§ **Dataset excerpts**:
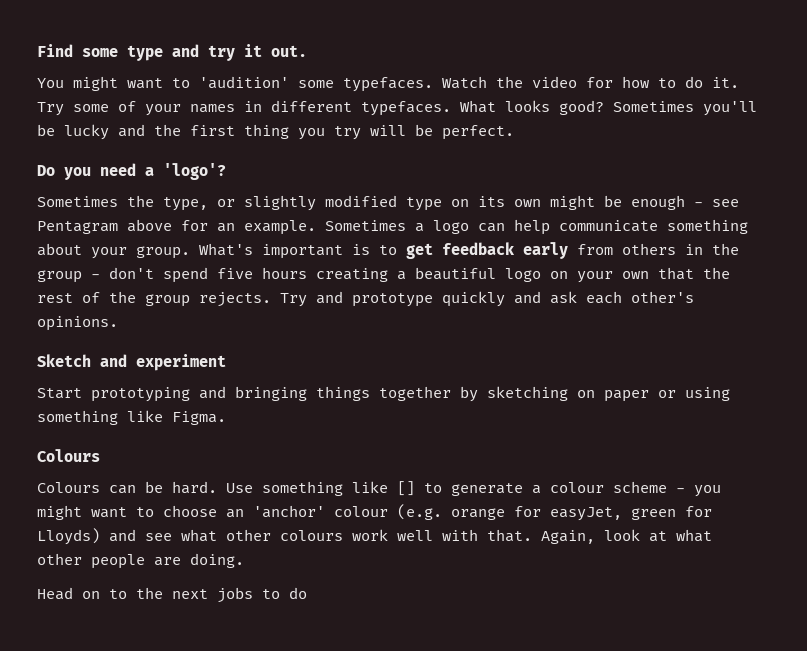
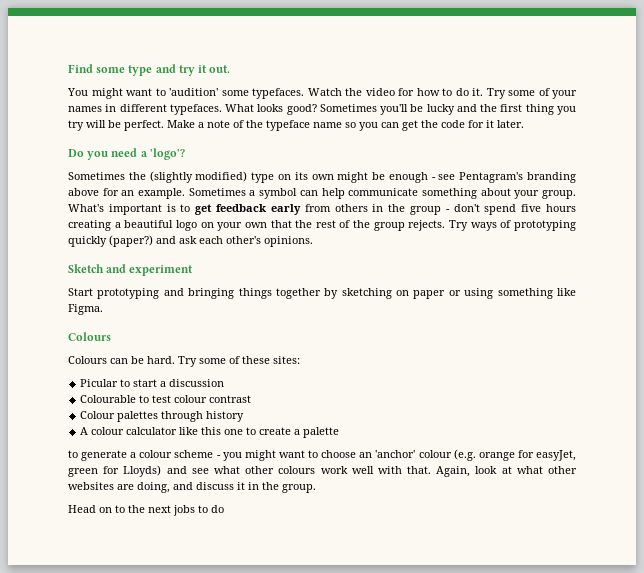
(514, 132) none -> [167,120,524,131] Make a note of the typeface name so you can get the code for it later.
[163,195,397,211] type, or slightly modified -> [149,171,248,183] (slightly modified)
[37,221,118,234] Pentagram -> [459,172,576,183] Pentagram's branding
[433,220,469,234] logo -> [259,188,298,199] symbol
[316,291,505,307] and prototype quickly -> [470,220,576,231] [68,235,153,247] ways of prototyping quickly (paper?)
[226,481,415,496] Use something like [] -> [178,356,300,367] [80,379,225,387] [80,395,252,403] [80,411,245,422] [80,427,340,438] Try some of these sites: // Picular to start a discussion // Colourable to test colour contrast // Colour palettes through history // A colour calculator like this one to create a palette //
[91,553,244,569] people are doing. -> [68,482,316,493] websites are doing, and discuss it in the group.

§ **Task description**: Write the lines out again exactly, beginning at the line that contains "[316,291,505,307] and prototype" and stopping only at the final line of the listing above.

§ **Solution for this task**:
[316,291,505,307] and prototype quickly -> [470,220,576,231] [68,235,153,247] ways of prototyping quickly (paper?)
[226,481,415,496] Use something like [] -> [178,356,300,367] [80,379,225,387] [80,395,252,403] [80,411,245,422] [80,427,340,438] Try some of these sites: // Picular to start a discussion // Colourable to test colour contrast // Colour palettes through history // A colour calculator like this one to create a palette //
[91,553,244,569] people are doing. -> [68,482,316,493] websites are doing, and discuss it in the group.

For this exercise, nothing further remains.